# [Premiere]  Preview mit effekt funktioniert nicht



## pReTeN (15. August 2003)

Hi an alle,
ich muss für die schule ein film machen und und wir haben schon eine vorstellung was wir machen... auf jeden fall eine szene im zeitraffer und radial blur, so !
jetzt hab ich mal mit anderen moviez rumprobiert und wenn ich einem film einen effekt einbaue sieht man diesem im preview nicht...
wenn der film angehalten ist und ich den effekt draufziehe wird das preview fenster mit dem blur versehen, aber sobald ich PLAY drücke verschwindet er wieder und der film sieht aus, als hätte ihm den effekt nie gegeben, erst wenn ich den clip exportiere sieht man den effekt. und irgendwie muss es doch möglich sein den effekt im prview zu sehen, oder bin ich nur zu blöd ?! 

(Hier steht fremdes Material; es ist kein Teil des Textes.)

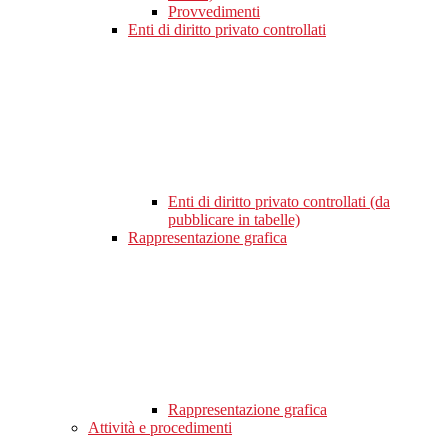
Provvedimenti
Enti di diritto privato controllati
Enti di diritto privato controllati (da
pubblicare in tabelle)
Rappresentazione grafica
Rappresentazione grafica
Attività e procedimenti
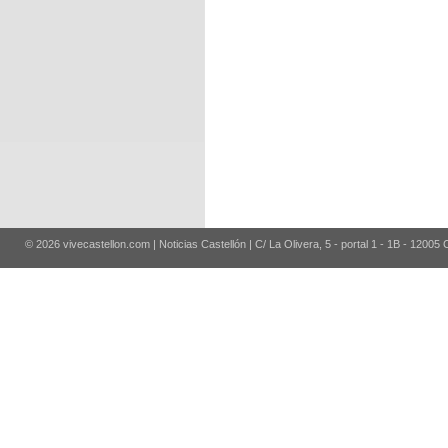
© 2026 vivecastellon.com | Noticias Castellón | C/ La Olivera, 5 - portal 1 - 1B - 12005 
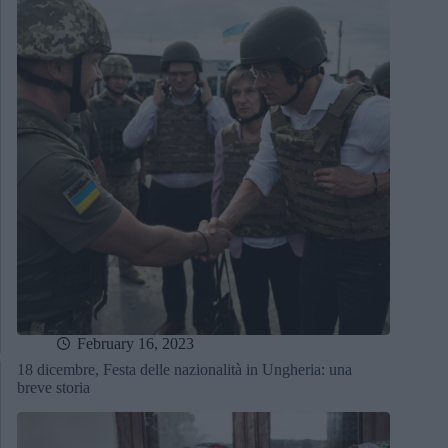
February 16, 2023
18 dicembre, Festa delle nazionalità in Ungheria: una
breve storia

welche möglichkeiten gibt es das anzustellen ? bin noch neuling in sachen videoschnitt und adobe premiere


----------



## pReTeN (15. August 2003)

dachte ich habs aba das war n fehlschlag, bitte einen vorschlag


----------



## Bypass41 (15. August 2003)

Hi,

halte mal die Alt-Taste gedrückt und scrubbe dann mit der Maus über die Timeline. Sonst muss jeder Effekt grendert werden.

Gruß


----------



## Tim C. (16. August 2003)

*also...*

Ich würde einfach mal sagen nicht Play sondern Enter drücken. Dann werden für alle Effekte die erst gerendert werden müssen Preview Files erstellt und man kann sich das ganze gar wunederherrlich im Vorschau Fenster angucken 

mfG Leuchte


----------



## stamp000 (19. August 2003)

*Realtime Vorschau*

Hi die RealTime Vorschau ist erst ab der Premiere Version 6.5 möglich. 
dort machst du das einfach so, du klickst in der Time  line kurz vor den Effekt und dann auf ENTER, dann siesth du den Effekt in Echtzeit. 
bei allen andern Versionen muss erst gerendert werden. Du kannst das dann genauso machen, erst den entsprechenden Punkt auf der Timeline anklicken und dann ENTER Drücken, dann wird gerendert und danach siehst du den Effekt.

ich habe es früher allerdings so gamcht, dass ich eienen Bereich markiert habe und diesen mir als Datei exportiert habe. Danach habe ich mir einfach den Effekt kurz als Video angeschaut. Dort hatte ich nämlich einen Besseren Überblick und Zeitlich war es auch nicht mehr.


----------